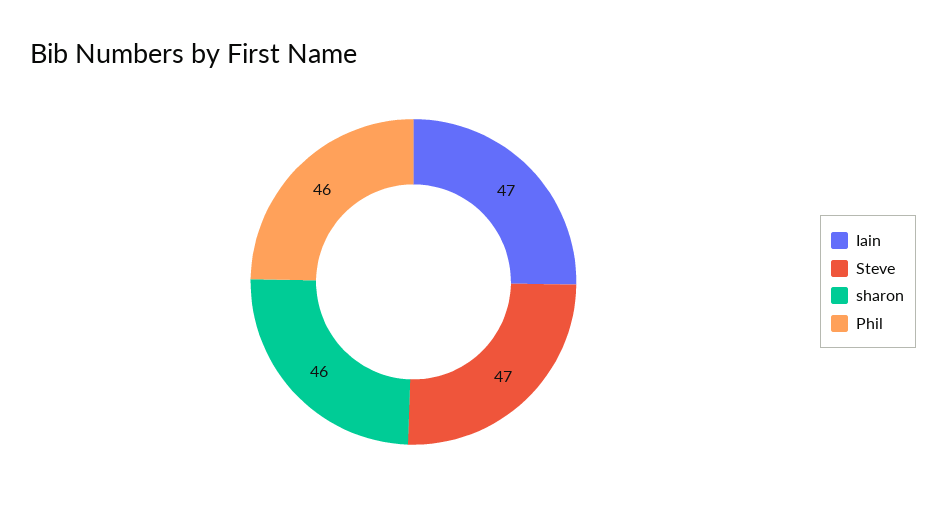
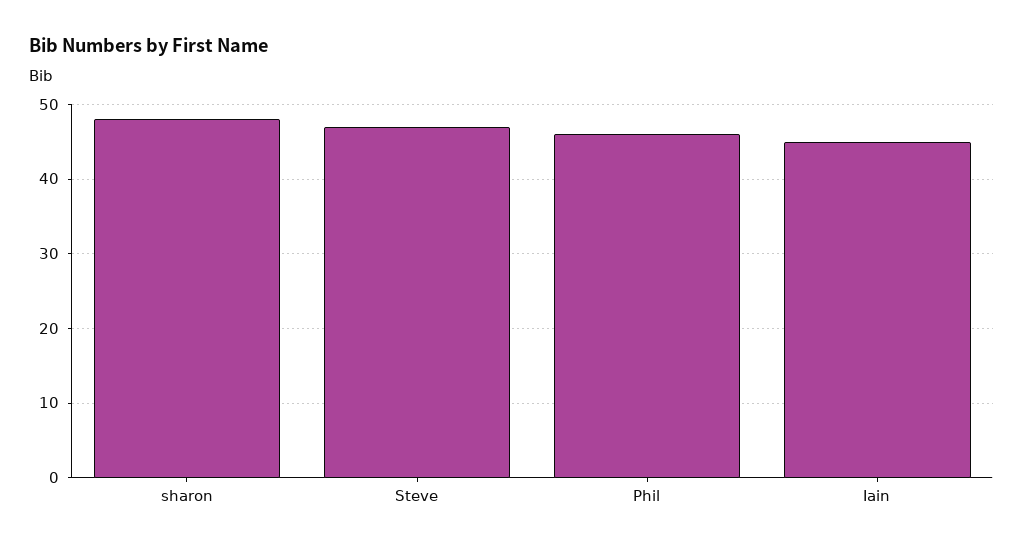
Iain: 47 -> 45
sharon: 46 -> 48

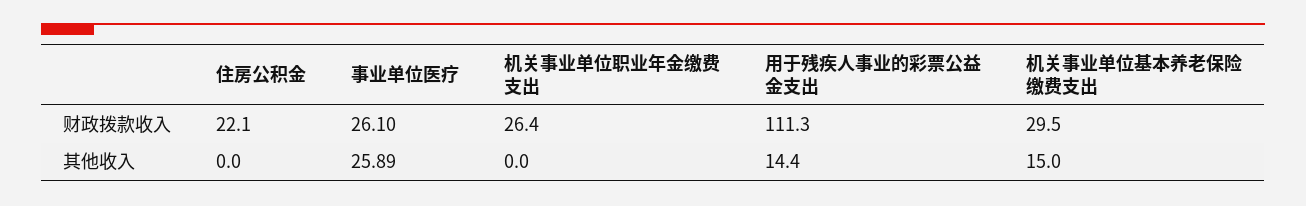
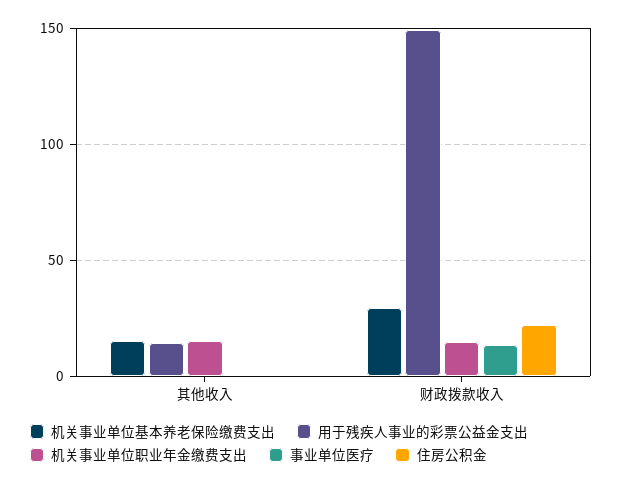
事业单位医疗, 财政拨款收入: 26.1 -> 15
机关事业单位职业年金缴费支出, 财政拨款收入: 26.4 -> 15
用于残疾人事业的彩票公益金支出, 财政拨款收入: 111.3 -> 150
事业单位医疗, 其他收入: 25.89 -> 0
机关事业单位职业年金缴费支出, 其他收入: 0 -> 15

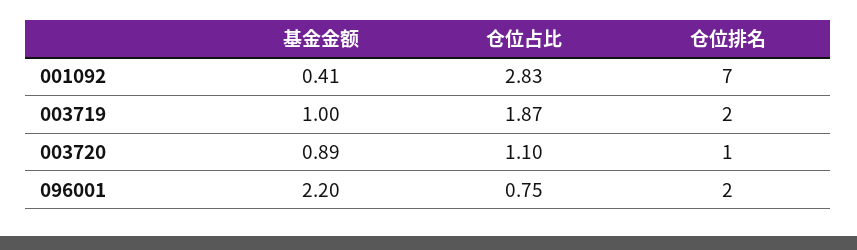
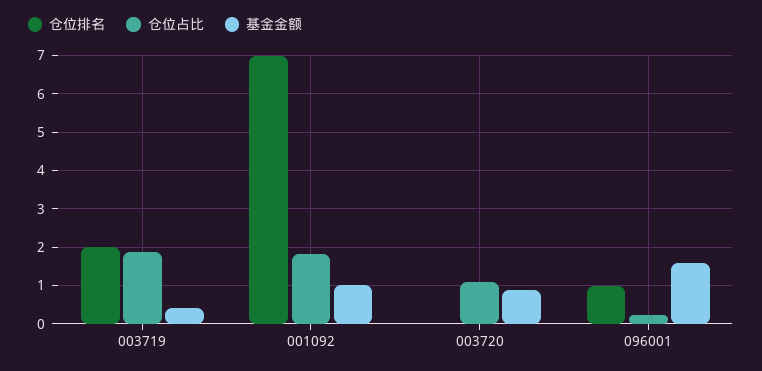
基金金额, 001092: 0.41 -> 1
仓位占比, 001092: 2.83 -> 1.8
基金金额, 003719: 1 -> 0.4
仓位排名, 003720: 1 -> 0
基金金额, 096001: 2.2 -> 1.6
仓位占比, 096001: 0.75 -> 0.2
仓位排名, 096001: 2 -> 1

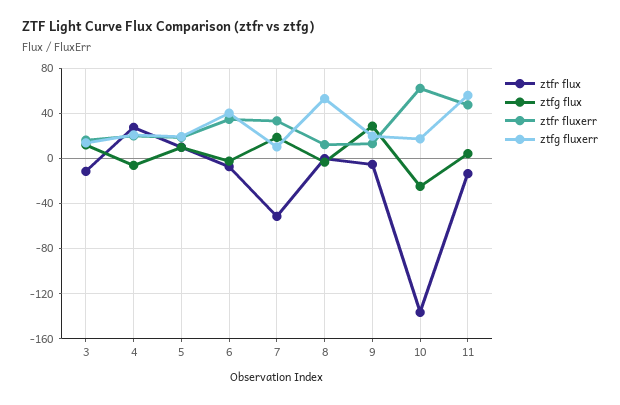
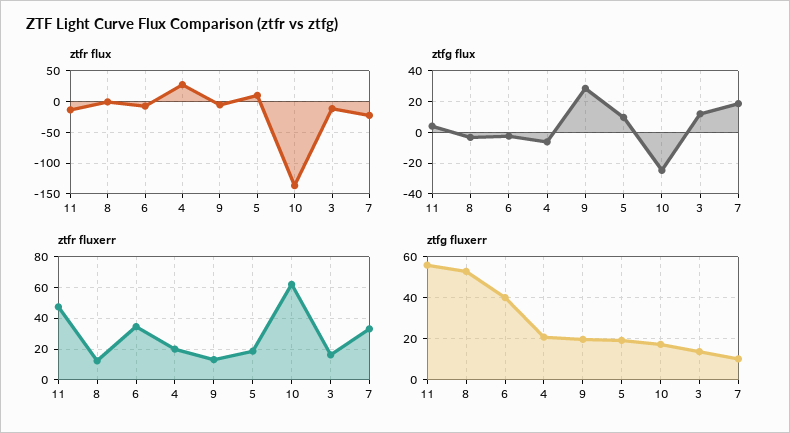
ztfr flux, 7: -50 -> -20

::::

**Activity:** Return each line above exactly; any pictures are to be skipped.

**Answer for this exercise:**
Iain: 47 -> 45
sharon: 46 -> 48

事业单位医疗, 财政拨款收入: 26.1 -> 15
机关事业单位职业年金缴费支出, 财政拨款收入: 26.4 -> 15
用于残疾人事业的彩票公益金支出, 财政拨款收入: 111.3 -> 150
事业单位医疗, 其他收入: 25.89 -> 0
机关事业单位职业年金缴费支出, 其他收入: 0 -> 15

基金金额, 001092: 0.41 -> 1
仓位占比, 001092: 2.83 -> 1.8
基金金额, 003719: 1 -> 0.4
仓位排名, 003720: 1 -> 0
基金金额, 096001: 2.2 -> 1.6
仓位占比, 096001: 0.75 -> 0.2
仓位排名, 096001: 2 -> 1

ztfr flux, 7: -50 -> -20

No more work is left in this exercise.